Published online by Cambridge University Press: 07 August 2009
In the mid nineteenth century an American adventurer, diplomat, archaeologist, and newspaper editor (E. G. Squier, who wrote under the pseudonym of S. A. Bard), while exploring the Miskito coast of Honduras, described the Black Caribs living in the region as: “Most are pure Indians, not large, but muscular, with a ruddy skin, and long straight hair” (Bard, 1855, p.317). Similarly, British administrator, Thomas Young (1847, p.123), observed extensive variability among the Black Caribs: “some being coal black, others nearly as yellow as Saffron.”
In the 1970s, having read these graphic descriptions about the Black Caribs (also known as the Garifuna), I expected to see a Native American group similar to one I had observed earlier in Mexico. The Black Caribs originated on St. Vincent Island during the seventeenth century and, after a rebellion, were deported by the British to Roatan of the Bay Islands in 1798. In the following year, the Spanish transported the majority of the newly relocated Black Caribs from the Bay Islands to the coast of Central America.

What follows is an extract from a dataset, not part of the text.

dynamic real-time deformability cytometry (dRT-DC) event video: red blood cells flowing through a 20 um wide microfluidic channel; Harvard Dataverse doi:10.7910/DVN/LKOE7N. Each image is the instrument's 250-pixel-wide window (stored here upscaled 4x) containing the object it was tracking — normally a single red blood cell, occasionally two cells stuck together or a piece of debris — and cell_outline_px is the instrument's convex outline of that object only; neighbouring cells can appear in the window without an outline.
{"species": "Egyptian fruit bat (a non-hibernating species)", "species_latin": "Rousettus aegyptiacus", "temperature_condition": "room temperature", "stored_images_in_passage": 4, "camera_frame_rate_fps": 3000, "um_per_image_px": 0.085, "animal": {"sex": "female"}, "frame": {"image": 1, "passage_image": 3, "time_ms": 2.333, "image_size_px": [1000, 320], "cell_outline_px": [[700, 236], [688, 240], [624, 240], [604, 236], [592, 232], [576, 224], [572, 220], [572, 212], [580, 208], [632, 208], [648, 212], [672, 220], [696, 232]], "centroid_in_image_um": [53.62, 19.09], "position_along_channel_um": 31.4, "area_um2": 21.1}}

Almost 135 years later, when I arrived in Livingston, Guatemala (a sleepy Black Carib coastal village, nestled against the edge of a tropical forest), I was shocked to see a scene that could only have been “staged” in West Africa. The Garifuna were extremely dark with few morphological characteristics suggestive of Native American origins. They were trading in a market that could have been located anywhere along the Gold Coast of Africa.